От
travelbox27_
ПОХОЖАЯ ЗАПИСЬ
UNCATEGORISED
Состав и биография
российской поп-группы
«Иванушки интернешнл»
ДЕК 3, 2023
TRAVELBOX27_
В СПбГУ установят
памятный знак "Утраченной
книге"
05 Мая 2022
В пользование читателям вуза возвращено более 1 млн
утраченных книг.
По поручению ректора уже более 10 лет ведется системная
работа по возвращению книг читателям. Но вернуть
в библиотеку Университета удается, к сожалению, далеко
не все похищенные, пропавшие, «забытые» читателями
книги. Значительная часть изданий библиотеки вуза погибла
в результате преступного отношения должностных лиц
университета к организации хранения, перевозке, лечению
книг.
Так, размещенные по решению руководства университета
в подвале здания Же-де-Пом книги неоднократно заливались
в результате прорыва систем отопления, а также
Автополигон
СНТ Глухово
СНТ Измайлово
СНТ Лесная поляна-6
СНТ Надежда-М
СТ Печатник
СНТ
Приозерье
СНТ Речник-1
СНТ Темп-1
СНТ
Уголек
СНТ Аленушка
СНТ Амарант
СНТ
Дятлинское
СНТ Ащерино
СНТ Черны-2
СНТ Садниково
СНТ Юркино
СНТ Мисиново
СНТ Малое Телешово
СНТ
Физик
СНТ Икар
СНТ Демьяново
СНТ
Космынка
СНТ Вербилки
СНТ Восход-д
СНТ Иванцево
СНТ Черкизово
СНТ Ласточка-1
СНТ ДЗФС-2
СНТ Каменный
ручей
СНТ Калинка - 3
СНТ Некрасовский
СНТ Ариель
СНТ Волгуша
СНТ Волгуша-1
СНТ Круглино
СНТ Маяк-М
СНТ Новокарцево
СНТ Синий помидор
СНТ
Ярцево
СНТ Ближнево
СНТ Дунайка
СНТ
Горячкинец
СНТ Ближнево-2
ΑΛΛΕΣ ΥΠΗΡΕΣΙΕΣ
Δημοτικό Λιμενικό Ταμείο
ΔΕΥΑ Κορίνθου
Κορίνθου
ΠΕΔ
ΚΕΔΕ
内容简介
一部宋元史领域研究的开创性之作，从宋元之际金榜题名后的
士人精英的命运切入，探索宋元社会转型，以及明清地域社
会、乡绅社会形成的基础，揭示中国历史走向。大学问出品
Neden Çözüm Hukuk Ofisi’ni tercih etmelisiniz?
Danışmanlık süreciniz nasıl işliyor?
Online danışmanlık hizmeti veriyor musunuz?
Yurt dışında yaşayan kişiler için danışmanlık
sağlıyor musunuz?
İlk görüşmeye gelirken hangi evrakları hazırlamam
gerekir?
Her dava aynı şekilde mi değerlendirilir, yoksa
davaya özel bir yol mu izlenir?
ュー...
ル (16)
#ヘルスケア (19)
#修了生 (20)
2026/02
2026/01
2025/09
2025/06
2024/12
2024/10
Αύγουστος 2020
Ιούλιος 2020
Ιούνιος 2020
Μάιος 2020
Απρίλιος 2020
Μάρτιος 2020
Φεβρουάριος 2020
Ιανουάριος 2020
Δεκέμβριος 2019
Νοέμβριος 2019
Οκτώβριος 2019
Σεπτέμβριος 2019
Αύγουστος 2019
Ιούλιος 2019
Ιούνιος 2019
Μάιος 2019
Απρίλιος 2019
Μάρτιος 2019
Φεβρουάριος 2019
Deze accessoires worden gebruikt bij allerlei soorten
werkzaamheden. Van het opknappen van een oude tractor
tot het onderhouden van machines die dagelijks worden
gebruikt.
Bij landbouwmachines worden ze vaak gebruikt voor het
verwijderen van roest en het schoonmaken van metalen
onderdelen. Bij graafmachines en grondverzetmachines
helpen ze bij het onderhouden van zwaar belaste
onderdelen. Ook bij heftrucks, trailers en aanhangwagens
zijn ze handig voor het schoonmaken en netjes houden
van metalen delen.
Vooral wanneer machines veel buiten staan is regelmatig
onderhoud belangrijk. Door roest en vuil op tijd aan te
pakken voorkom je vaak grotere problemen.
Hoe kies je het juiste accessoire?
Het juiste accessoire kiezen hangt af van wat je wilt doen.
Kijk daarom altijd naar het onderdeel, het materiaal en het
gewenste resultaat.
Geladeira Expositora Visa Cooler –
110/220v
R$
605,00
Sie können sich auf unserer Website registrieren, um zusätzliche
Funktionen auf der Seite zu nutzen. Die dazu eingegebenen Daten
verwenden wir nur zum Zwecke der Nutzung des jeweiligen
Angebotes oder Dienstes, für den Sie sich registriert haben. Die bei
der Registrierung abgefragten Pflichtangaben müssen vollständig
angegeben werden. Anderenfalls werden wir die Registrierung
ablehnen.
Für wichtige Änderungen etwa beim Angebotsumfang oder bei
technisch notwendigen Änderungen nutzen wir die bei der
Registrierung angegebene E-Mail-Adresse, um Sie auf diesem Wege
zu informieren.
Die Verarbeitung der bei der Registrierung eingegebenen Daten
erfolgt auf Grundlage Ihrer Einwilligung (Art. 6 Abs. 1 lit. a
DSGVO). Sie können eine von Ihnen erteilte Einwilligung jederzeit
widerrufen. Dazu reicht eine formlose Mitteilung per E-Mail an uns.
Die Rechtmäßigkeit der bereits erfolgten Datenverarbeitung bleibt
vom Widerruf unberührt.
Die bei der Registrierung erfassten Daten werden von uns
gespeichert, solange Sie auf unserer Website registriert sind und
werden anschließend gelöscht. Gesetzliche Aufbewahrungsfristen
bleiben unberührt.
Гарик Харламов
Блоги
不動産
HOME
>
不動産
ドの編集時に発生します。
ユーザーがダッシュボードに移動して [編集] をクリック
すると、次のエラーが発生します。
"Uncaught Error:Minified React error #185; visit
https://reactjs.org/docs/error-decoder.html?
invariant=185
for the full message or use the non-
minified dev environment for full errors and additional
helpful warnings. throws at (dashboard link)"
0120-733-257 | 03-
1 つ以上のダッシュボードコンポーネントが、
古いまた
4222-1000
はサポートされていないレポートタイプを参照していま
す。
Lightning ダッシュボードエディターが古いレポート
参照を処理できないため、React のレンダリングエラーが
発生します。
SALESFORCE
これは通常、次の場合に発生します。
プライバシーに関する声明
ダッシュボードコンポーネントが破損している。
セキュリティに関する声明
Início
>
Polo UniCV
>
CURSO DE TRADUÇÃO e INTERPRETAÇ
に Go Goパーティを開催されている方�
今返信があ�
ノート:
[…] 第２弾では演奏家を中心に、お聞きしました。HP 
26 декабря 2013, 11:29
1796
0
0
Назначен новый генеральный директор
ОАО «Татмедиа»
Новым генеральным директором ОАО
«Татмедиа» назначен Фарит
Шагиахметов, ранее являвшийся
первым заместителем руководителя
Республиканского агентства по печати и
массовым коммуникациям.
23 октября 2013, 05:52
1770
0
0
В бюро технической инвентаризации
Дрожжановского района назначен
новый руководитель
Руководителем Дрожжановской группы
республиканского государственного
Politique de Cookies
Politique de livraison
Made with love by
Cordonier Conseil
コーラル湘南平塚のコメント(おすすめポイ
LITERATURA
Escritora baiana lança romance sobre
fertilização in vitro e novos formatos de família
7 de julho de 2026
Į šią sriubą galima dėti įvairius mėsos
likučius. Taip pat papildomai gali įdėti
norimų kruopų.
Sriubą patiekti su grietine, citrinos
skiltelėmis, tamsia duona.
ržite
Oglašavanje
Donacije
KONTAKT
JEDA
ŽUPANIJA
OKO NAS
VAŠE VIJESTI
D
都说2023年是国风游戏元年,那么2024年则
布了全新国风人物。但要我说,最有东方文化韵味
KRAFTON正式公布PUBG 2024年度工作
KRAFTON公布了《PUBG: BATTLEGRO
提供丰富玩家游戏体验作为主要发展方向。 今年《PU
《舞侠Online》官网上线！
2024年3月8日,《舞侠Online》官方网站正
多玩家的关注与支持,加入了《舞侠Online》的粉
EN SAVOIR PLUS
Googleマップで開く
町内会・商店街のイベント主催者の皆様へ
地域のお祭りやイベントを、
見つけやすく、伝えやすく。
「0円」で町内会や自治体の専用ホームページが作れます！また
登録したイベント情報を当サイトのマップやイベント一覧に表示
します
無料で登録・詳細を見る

——

The required output is the stretch of entries above from the line containing "Νοέμβριος 2019" through the line containing "Het juiste accessoire kiezen", reproduced exactly.

Νοέμβριος 2019
Οκτώβριος 2019
Σεπτέμβριος 2019
Αύγουστος 2019
Ιούλιος 2019
Ιούνιος 2019
Μάιος 2019
Απρίλιος 2019
Μάρτιος 2019
Φεβρουάριος 2019
Deze accessoires worden gebruikt bij allerlei soorten
werkzaamheden. Van het opknappen van een oude tractor
tot het onderhouden van machines die dagelijks worden
gebruikt.
Bij landbouwmachines worden ze vaak gebruikt voor het
verwijderen van roest en het schoonmaken van metalen
onderdelen. Bij graafmachines en grondverzetmachines
helpen ze bij het onderhouden van zwaar belaste
onderdelen. Ook bij heftrucks, trailers en aanhangwagens
zijn ze handig voor het schoonmaken en netjes houden
van metalen delen.
Vooral wanneer machines veel buiten staan is regelmatig
onderhoud belangrijk. Door roest en vuil op tijd aan te
pakken voorkom je vaak grotere problemen.
Hoe kies je het juiste accessoire?
Het juiste accessoire kiezen hangt af van wat je wilt doen.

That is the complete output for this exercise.